God's gracious love is promiscuously set forth in Deuteronomy as the rock upon which the covenant is erected; but just as promiscuous is the demand for us to return love to God. "The Lord did not set his affection on you and choose you because you were more numerous than other peoples, for you were the fewest of all peoples. But it was because the Lord loved you and kept the oath he swore to your forefathers that he brought you out with a mighty hand and redeemed you from the land of slavery, from the power of Pharaoh king of Egypt. Know therefore that the Lord your God is God; he is the faithful God, keeping his covenant of love to a thousand generations of those who love him and keep his commands. But those who hate him he will repay to their face by destruction; he will not be slow to repay to their face those who hate him. Therefore, take care to follow the commands, decrees and laws I give you today. If you pay attention to these laws and are careful to follow them, then the Lord your God will keep his covenant of love with you, as he swore to your forefathers" (7:712).

Our relationship with Him today is no different. Both administrations of the covenant were mediated by Christ, both require a response of faithful obedience. "I do not want you to be ignorant of the fact, brothers, that our forefathers were all under the cloud and that they all passed through the sea. They were all baptized into Moses in the cloud and in the sea. They all ate the same spiritual food and drank the same spiritual drink; for they drank from the spiritual rock that accompanied them, and that rock was Christ. Nevertheless, God was not pleased with most of them; their bodies were scattered over the desert. Now these things occurred as examples to keep us from setting our hearts on evil things as they did. Do not be idolaters, as some of them were; as it is written: `The people sat down to eat and drink and got up to indulge in pagan revelry.' We should not commit sexual immorality, as some of them did-and in one day twenty-three thousand of them died. We should not test the Lord, as some of them did-and were killed by snakes. And do not grumble, as some of them did and were killed by the destroying angel. These things happened to them as examples and were written down as warnings for us, on whom the fulfillment of the ages has come. So, if you think you are standing firm, be careful that you don't fall!" (1 Corinthians 10:1-12).

7. The covenant is one and the same in both the Old and New Testaments. Yet, it is different. How can this be? The easiest figure by which the sameness and difference can be understood is puberty, maturity. When a boy becomes a man, he is the same person while at the same time he is radically different. He has abilities he did not have before the change. He has obligations he did not have before.

With the expansive details of the older administration realized, concentrated, and made portable, the Old Testament church was free to "leave home" and make these available to all nations. The Gospel was preached to Adam and Abraham, ornately attired at Sinai, and realized in Jesus. After Saul became Paul, he never left home without it.
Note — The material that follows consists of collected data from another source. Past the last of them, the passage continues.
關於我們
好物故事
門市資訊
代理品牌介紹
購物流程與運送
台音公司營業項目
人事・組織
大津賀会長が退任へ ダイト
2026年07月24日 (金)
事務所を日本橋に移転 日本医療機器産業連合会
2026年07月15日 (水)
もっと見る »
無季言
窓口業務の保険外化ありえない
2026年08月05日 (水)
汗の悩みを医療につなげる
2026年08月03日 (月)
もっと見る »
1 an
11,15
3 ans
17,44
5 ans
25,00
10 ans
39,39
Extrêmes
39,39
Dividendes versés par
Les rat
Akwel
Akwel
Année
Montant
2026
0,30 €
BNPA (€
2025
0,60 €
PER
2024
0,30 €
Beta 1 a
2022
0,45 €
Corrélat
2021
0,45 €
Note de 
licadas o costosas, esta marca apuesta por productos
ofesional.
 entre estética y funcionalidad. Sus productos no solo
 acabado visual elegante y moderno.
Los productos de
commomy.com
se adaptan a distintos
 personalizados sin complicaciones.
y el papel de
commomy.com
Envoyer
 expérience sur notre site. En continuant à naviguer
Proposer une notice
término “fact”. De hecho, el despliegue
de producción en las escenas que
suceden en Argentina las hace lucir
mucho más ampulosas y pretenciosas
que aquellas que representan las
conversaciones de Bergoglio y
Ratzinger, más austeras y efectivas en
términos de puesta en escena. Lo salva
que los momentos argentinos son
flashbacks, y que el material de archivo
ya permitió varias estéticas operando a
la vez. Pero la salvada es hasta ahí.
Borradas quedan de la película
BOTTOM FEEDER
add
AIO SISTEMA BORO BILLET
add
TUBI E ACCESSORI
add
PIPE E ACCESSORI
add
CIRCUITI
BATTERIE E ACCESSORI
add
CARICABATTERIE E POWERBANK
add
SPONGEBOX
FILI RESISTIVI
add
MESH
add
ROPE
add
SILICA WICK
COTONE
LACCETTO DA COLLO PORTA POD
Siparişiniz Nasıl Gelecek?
"I will not venture to speak of anything except what Christ has accomplished through me in leading the Gentiles to obey God" (Romans 15:18).

"The mystery made known to me ...is that through the gospel the Gentiles are heirs together with Israel, members together of one body, and sharers together in the promise in Christ Jesus" (Ephesians 3:3,6).

The covenant made simple:

1. Leave election to God.

2. Covenant is a defined relationship.

3. God's covenant always runs in the line of generations.

4. God's covenant has always been built around the blood He provides.

5. God's covenant is never merely "legal."

6. God's covenant is always given with conditions.

7. The New Covenant is the Old Covenant, all grown up.

Now to him who is able to establish you by my gospel. and the proclamation of Jesus Christ, according to the revelation of the mystery hidden for long ages past, but now revealed and made known through the prophetic writings by the command of the eternal God, so that all nations might believe and obey him-to the only wise God be glory forever through Jesus Christ.! Amen.